B has adapted well to western ways, and now even sometimes complains about bad service here. That’s a major breakthrough. She likes western food, although not as much as som tam, and loves the British sense of humour. I in turn like Thai food, although I draw a line at fermented fish, and mix up my diet with both farang and local stuff. Her English has always been pretty good and, now she has been doing a degree, what she knows is way over my head. And I’m a writer! But she’s learned all kinds of technical stuff that I never did.
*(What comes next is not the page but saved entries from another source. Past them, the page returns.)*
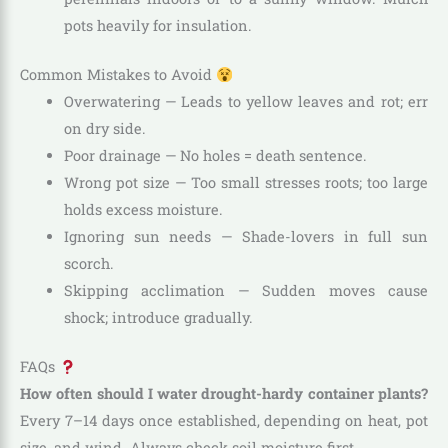
pots heavily for insulation.
Common Mistakes to Avoid
Overwatering — Leads to yellow leaves and rot; err
on dry side.
Poor drainage — No holes = death sentence.
Wrong pot size — Too small stresses roots; too large
holds excess moisture.
Ignoring sun needs — Shade-lovers in full sun
scorch.
Skipping acclimation — Sudden moves cause
shock; introduce gradually.
FAQs
How often should I water drought-hardy container plants?
Every 7–14 days once established, depending on heat, pot
size, and wind. Always check soil moisture first.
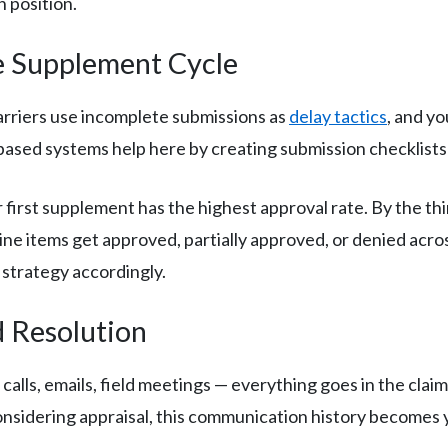
n position.
e Supplement Cycle
arriers use incomplete submissions as
delay tactics
, and yo
ased systems help here by creating submission checklists 
 first supplement has the highest approval rate. By the thi
line items get approved, partially approved, or denied acr
 strategy accordingly.
d Resolution
alls, emails, field meetings — everything goes in the claim
onsidering appraisal, this communication history becomes 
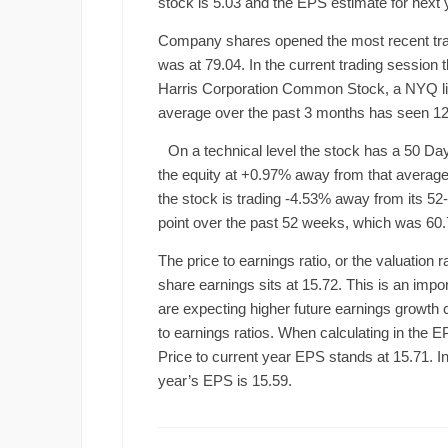
stock is 5.03 and the EPS estimate for next y
Company shares opened the most recent tradin
was at 79.04. In the current trading session
Harris Corporation Common Stock, a NYQ li
average over the past 3 months has seen 12
On a technical level the stock has a 50 Da
the equity at +0.97% away from that average. 
the stock is trading -4.53% away from its 5
point over the past 52 weeks, which was 60.
The price to earnings ratio, or the valuation 
share earnings sits at 15.72. This is an impor
are expecting higher future earnings growth
to earnings ratios. When calculating in the E
Price to current year EPS stands at 15.71. Inv
year’s EPS is 15.59.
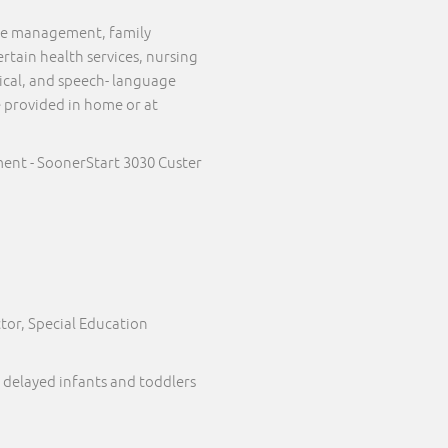
case management, family
ertain health services, nursing
sical, and speech- language
e provided in home or at
ent - SoonerStart 3030 Custer
tor, Special Education
 delayed infants and toddlers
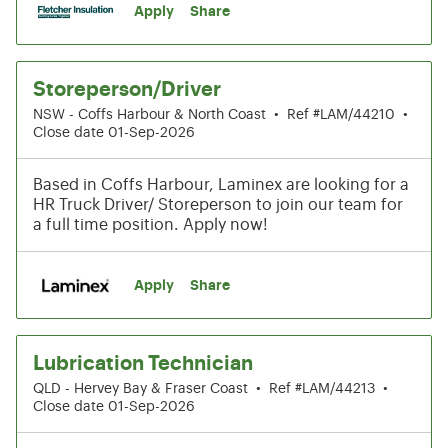
Apply
Share
Storeperson/Driver
NSW - Coffs Harbour & North Coast
•
Ref #LAM/44210
•
Close date 01-Sep-2026
Based in Coffs Harbour, Laminex are looking for a
HR Truck Driver/ Storeperson to join our team for
a full time position. Apply now!
Apply
Share
Lubrication Technician
QLD - Hervey Bay & Fraser Coast
•
Ref #LAM/44213
•
Close date 01-Sep-2026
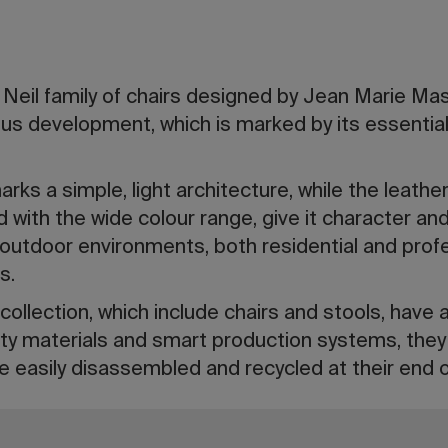
 Neil family of chairs designed by Jean Marie Mas
s development, which is marked by its essential n
rks a simple, light architecture, while the leather,
 with the wide colour range, give it character and 
 outdoor environments, both residential and prof
s.
collection, which include chairs and stools, have 
ty materials and smart production systems, they l
e easily disassembled and recycled at their end of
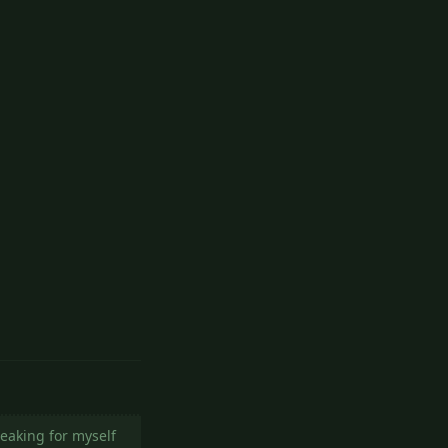
Reply
peaking for myself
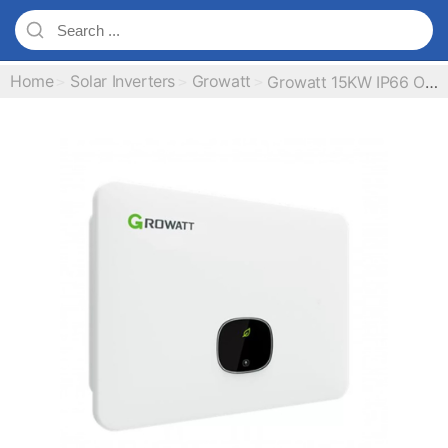
Home
Solar Inverters
Growatt
Growatt 15KW IP66 On Grid Inverter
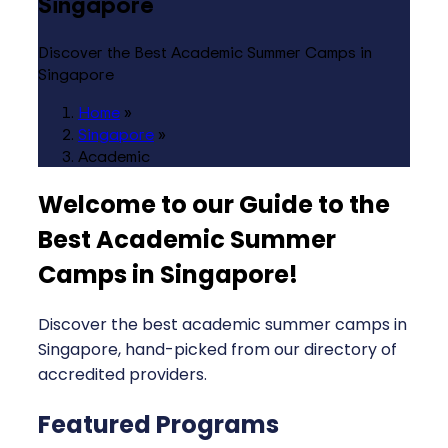
Singapore
Discover the Best Academic Summer Camps in
Singapore
Home
»
Singapore
»
Academic
Welcome to our Guide to the
Best Academic Summer
Camps in Singapore
!
Discover the best academic summer camps in
Singapore, hand-picked from our directory of
accredited providers.
Featured Programs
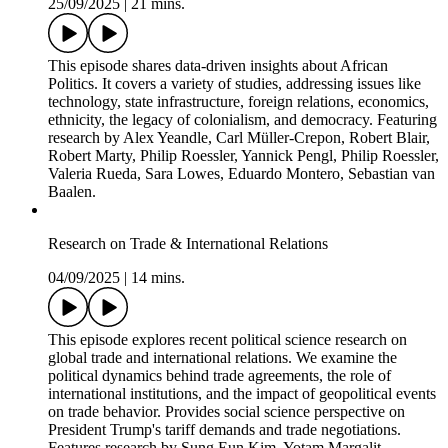
enforcement. Featuring research by Siddhartha Baral, Gareth
Nellis, Michael Weaver, Tanu Kumar, Anjali Thomas
Bohlken, Gabriel Chodorow-Reich, Gita Gopinath, Prachi
Mishra, Abhinav Narayanan, Alexander Lee, Juan Tellez,
Erik Wibbels, and Anirudh Krishna.
African Politics Today
25/09/2025
|
21 mins.
This episode shares data-driven insights about African
Politics. It covers a variety of studies, addressing issues like
technology, state infrastructure, foreign relations, economics,
ethnicity, the legacy of colonialism, and democracy. Featuring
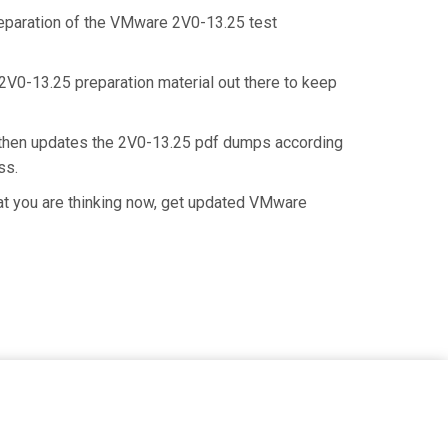
preparation of the VMware 2V0-13.25 test
 2V0-13.25 preparation material out there to keep
 then updates the 2V0-13.25 pdf dumps according
ess.
at you are thinking now, get updated VMware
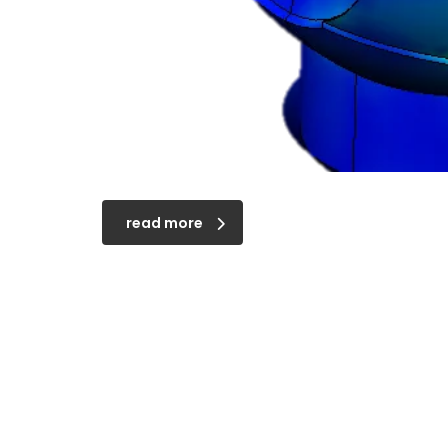
read more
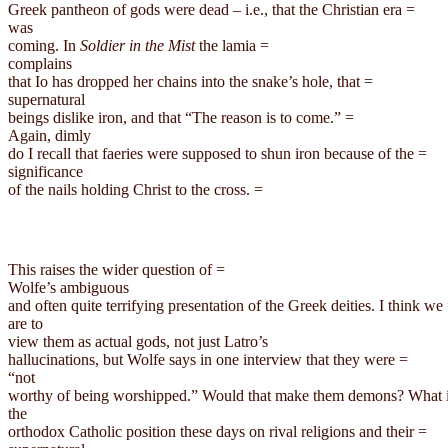
Greek pantheon of gods were dead – i.e., that the Christian era =

was

coming. In 
Soldier in the Mist
 the lamia =

complains

that Io has dropped her chains into the snake’s hole, that =

supernatural

beings dislike iron, and that “The reason is to come.” =

Again, dimly

do I recall that faeries were supposed to shun iron because of the =

significance

of the nails holding Christ to the 
cross.
This raises the wider question of =

Wolfe’s ambiguous

and often quite terrifying presentation of the Greek deities. I think we 
are to

view them as actual gods, not just 
Latro’s
hallucinations, but Wolfe says in one interview that they were =

“not

worthy of being worshipped.” Would that make them demons? What i
the

orthodox Catholic position these days on rival religions and their =
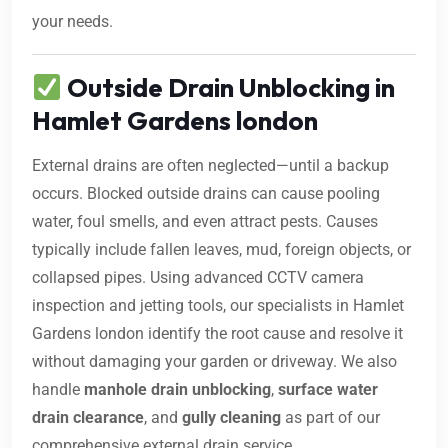
your needs.
Outside Drain Unblocking in
Hamlet Gardens london
External drains are often neglected—until a backup
occurs. Blocked outside drains can cause pooling
water, foul smells, and even attract pests. Causes
typically include fallen leaves, mud, foreign objects, or
collapsed pipes. Using advanced CCTV camera
inspection and jetting tools, our specialists in Hamlet
Gardens london identify the root cause and resolve it
without damaging your garden or driveway. We also
handle
manhole drain unblocking
,
surface water
drain clearance
, and
gully cleaning
as part of our
comprehensive external drain service.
Our plans for the future are to modernise the house I’ve bought her, bring it up to western standards, and hopefully in two or three years we’ll move up there. She loves the buzz of the city and thinks I’ll be bored in the countryside, but actually I’m looking forward to the clean air and friendlier people. As long as I have satellite TV and access to the Stick Chronicles, I’ll be happy. She’ll maybe teach English at a local school, perhaps at the one she attended as a kid, and possibly I’ll give the occasional English conversation lesson in between putting my feet up and watching the huge DVD collection and reading the collection of books I have been gathering for when that day arrives.

Stickman's thoughts:

Ah, another “and they lived happily ever after story”. Such are always very welcome.


I wonder how important your good lady’s English is to the success of the relationship?